Промолчал охранябушка, ничего не сказал.

— Три варианта у меня было, — говорю с трудом, голос едва слышен, — первый — убить его. Второй — солгать, пусть и подло. Третий… себя под удар подставить. На третьем варианте и остановилась, как видишь.

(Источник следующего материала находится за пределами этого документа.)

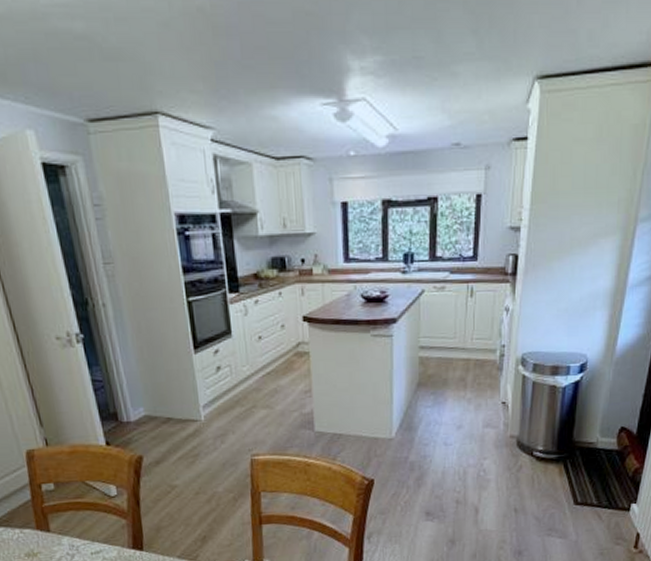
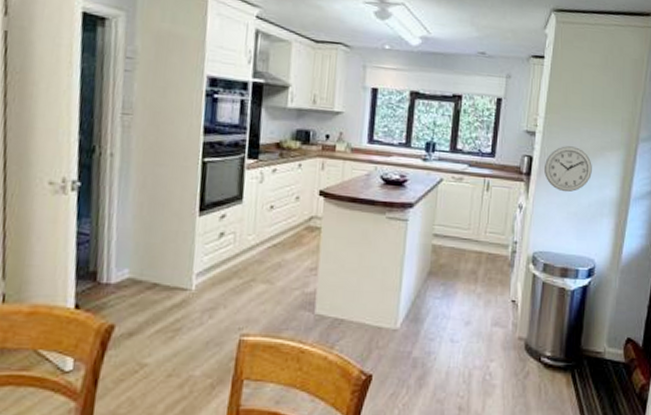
wall clock: none [530,238,584,289] -> present [543,146,592,192]

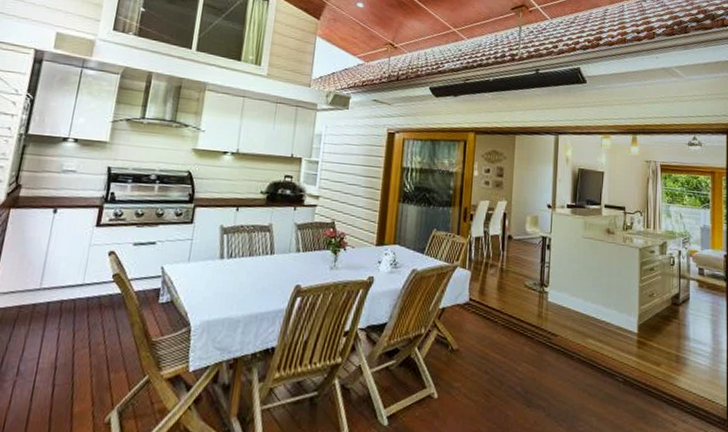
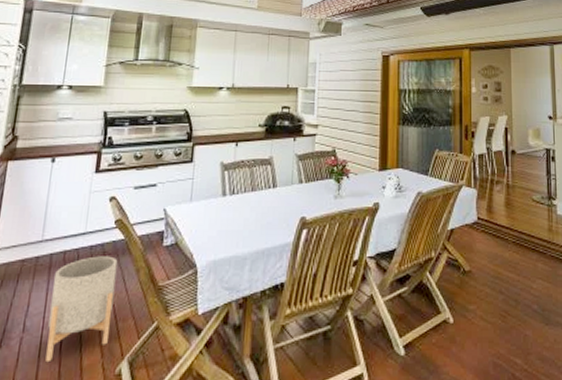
planter: none [37,308,113,407] -> present [45,256,118,363]

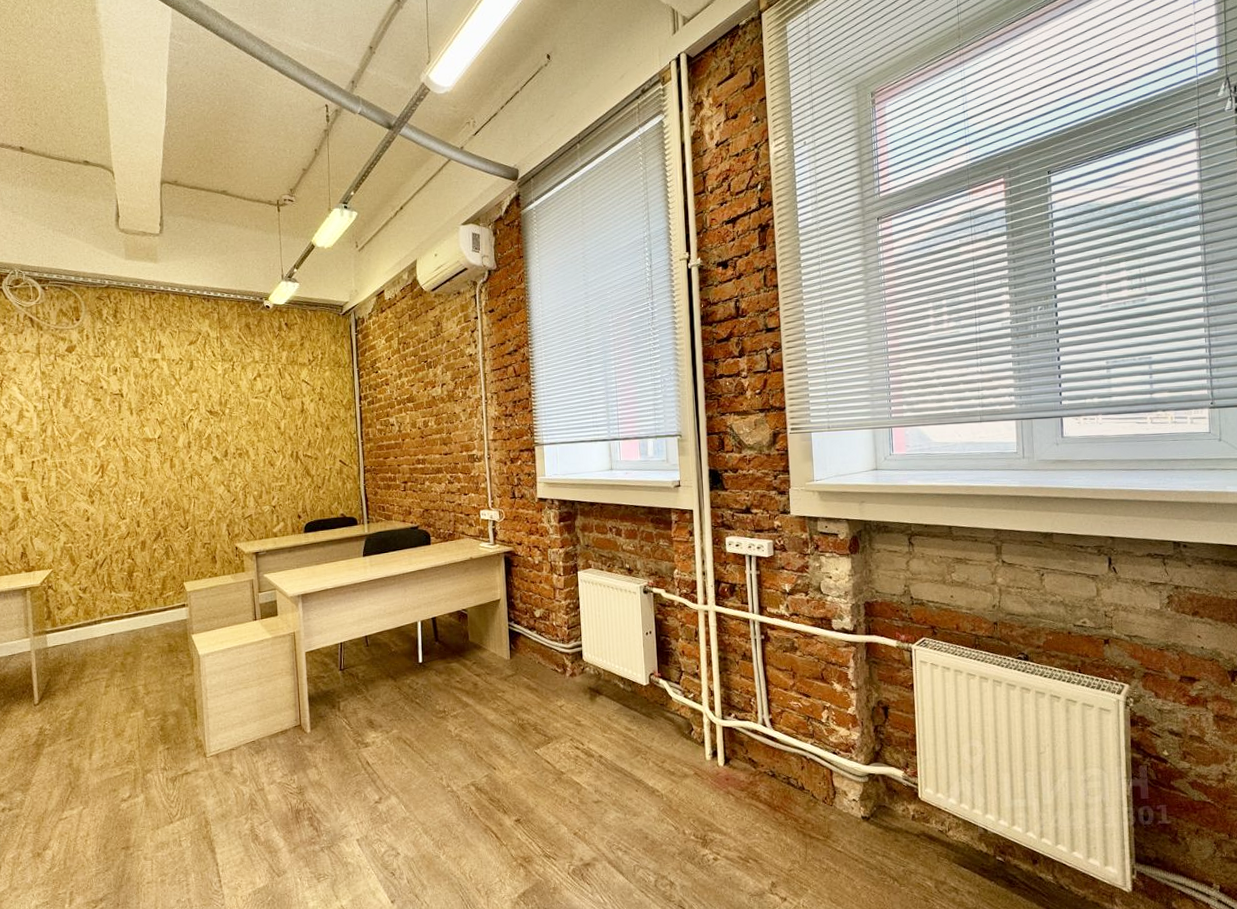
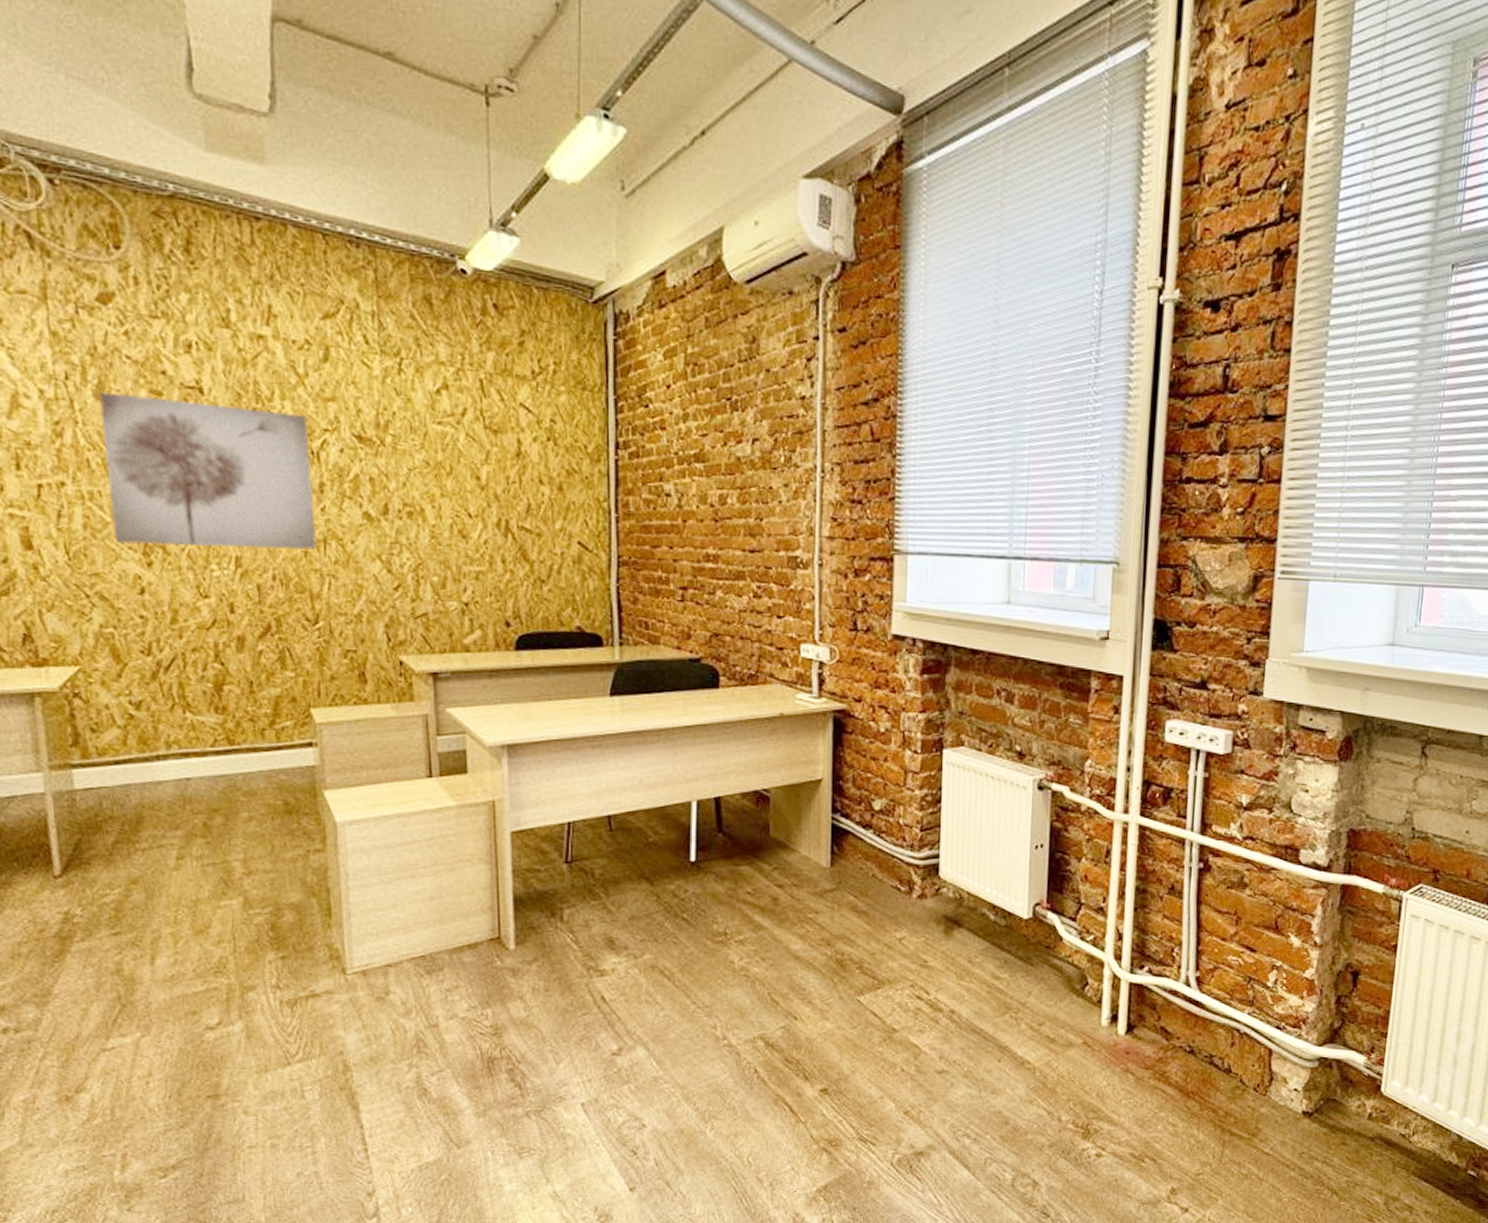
wall art: none [65,402,187,491] -> present [97,392,317,550]

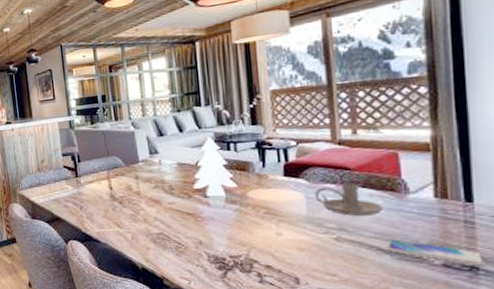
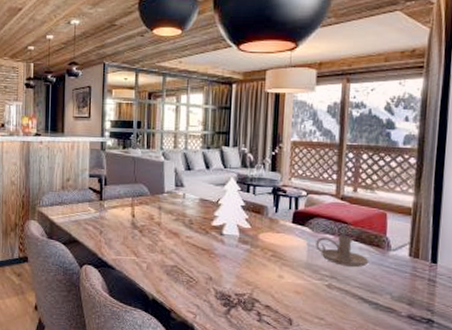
smartphone: present [388,239,485,266] -> none [368,290,439,320]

Видел. Все видел. И во взгляде его боль плескалась.

— Лучше бы убила, — произнес хрипло.

— А не могу я… убивать… Не мое это… Верни меня лешему, маг.

— Нет!

Улыбнулась, глаза закрыла и прошептала:

— Добром прошу — верни.

Промолчал. А моя улыбка горькой стала, совсем горькой.

— Аспида тоже добром просила… — прошептала, чащу из последних сил призывая, — да, видать, без толку вас, магов, добром просить…

И застонал он. Как раненный зверь застонал, ладонь мою схватил, к губам прижал и прорычал хрипло:

— Стой! Веся, остановись! Пожалуйста, прекрати! Я понял. Верну, сейчас же верну, свои силы не трать, если не ради себя, то ради меня хотя бы!

И остановила я зов. Даже не знаю, почему остановила. Ведь знаю что он маг, что веры ему никакой, что добра от него ждать не следует, а все равно остановила.

Потянулся охранябушка, на руки легко подхватил, на миг к губам моим прижался да и спросил:

— Прямо лешему передать?

— Да… — прошептала почти беззвучно, — на траву нельзя, в Сосновый бор нельзя… лешему только, мне земли касаться нельзя…

— Понял, — почти беззвучно ответил маг.

— Спасибо… — едва слышно выдохнула я.

Из последних сил выдохнула.

***

Ветер в лицо.

Потом солнце, лучики солнечные сквозь ветви деревьев…

Гул земли, скрип дерева, и рык лешеньки:

— Маггггг!

Ничего ему Агнехран не ответил, продолжил стоять там, куда принес — на самой окраине леса Заповедного, но прежде чем отдать меня лешему, ему и сказал:

— Ребра сломаны.

Молча леший меня у мага забрал, молча да бережно, с осторожностью великой, и лишь опосля того, как к себе прижал, архимагу и ответил:

— Аспида за то благодари.

«Лешинька, не надо о том…» — попросила мысленно.

Да леший меня слушать не стал.

— Сррразу сказал тебе, маг, беда с тобой, беда за тобой, беда над тобой. Ты — беда. И тебе о том ведомо, Агнехран-маг.

Промолчал архимаг, ничего не ответил, но и не ушел — рядом стоял. Молча, но стоял.

И смягчился леший, сказал устало:

— Там, в Гиблом яру, есть то, ради чего последняя ведунья его своим лешим пожертвовала. Что-то, с чем чаща Заповедная не справилась, от того ведунья и отдала почитай сердце свое, половину себя.